The second of these approaches is incredibly close to the filter-branch mirroring we're currently using, however git subtree (and submodule) has a limitation that you can only include repositories as whole directories. It's not possible to mirror/include a single file in the root directory of your project. Unfortunately we wanted our private repository to be structured as a multimodule maven project, and to share a root pom file across the two projects. This requires a public root pom file and so is not possible with either approach.
There are other third-party tools too that you might be shouting about - for example git subrepo and git slave. We looked into subrepo as an option, but the main issue was needing to install it on our CI system. This would make the builds less portable, which is something we've tried to avoid.

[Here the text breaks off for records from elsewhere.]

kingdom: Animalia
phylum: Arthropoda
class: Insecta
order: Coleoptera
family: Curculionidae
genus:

Future investigation - git filter-repo
Assuming we can work around the issue of having a third-party tool available to our CI, then filter-repo looks like a very interesting replacement for filter-tree. It provides some features that we could definitely make use of:
- Specify paths to include (in our case quite a small list), rather than paths to exclude.
- Specify paths to files as well as directories (not possible with submodule/subtree).
- Automatically remove old cruft and repack the repository for the user after filtering, potentially resulting in a smaller output project.
- Avoid confusing users (and prevent accidental re-pushing of old stuff) due to mixing old repo and rewritten repo together.
- Provide the user the ability to extend the tool.
- Provide a way for users to use old commit IDs with the new repository using /refs/replace references.
- Rewrite any commit messages that refer to commit ids.
- Automatically create new root commits if necessary.
On top of these then filter-repo promises to be faster than filter-branch.
We have looked at several ways to maintain a codebase that consists of public and private parts. The simplest of these is to treat the public library and private project as two separate repositories, but this requires a large amount of switching between projects and runs into issues when working with SNAPSHOTs and feature branches.
We then discussed an automated approach using some plumbing commands to mirror the appropriate commits. We looked at how this can be greatly simplified by using the git filter-tree command.
We compared our approach with git submodule and git subtree, and saw how this ran into issues when using a multimodule maven project.
Finally we looked at potential improvements that might be had by using git filter-repo.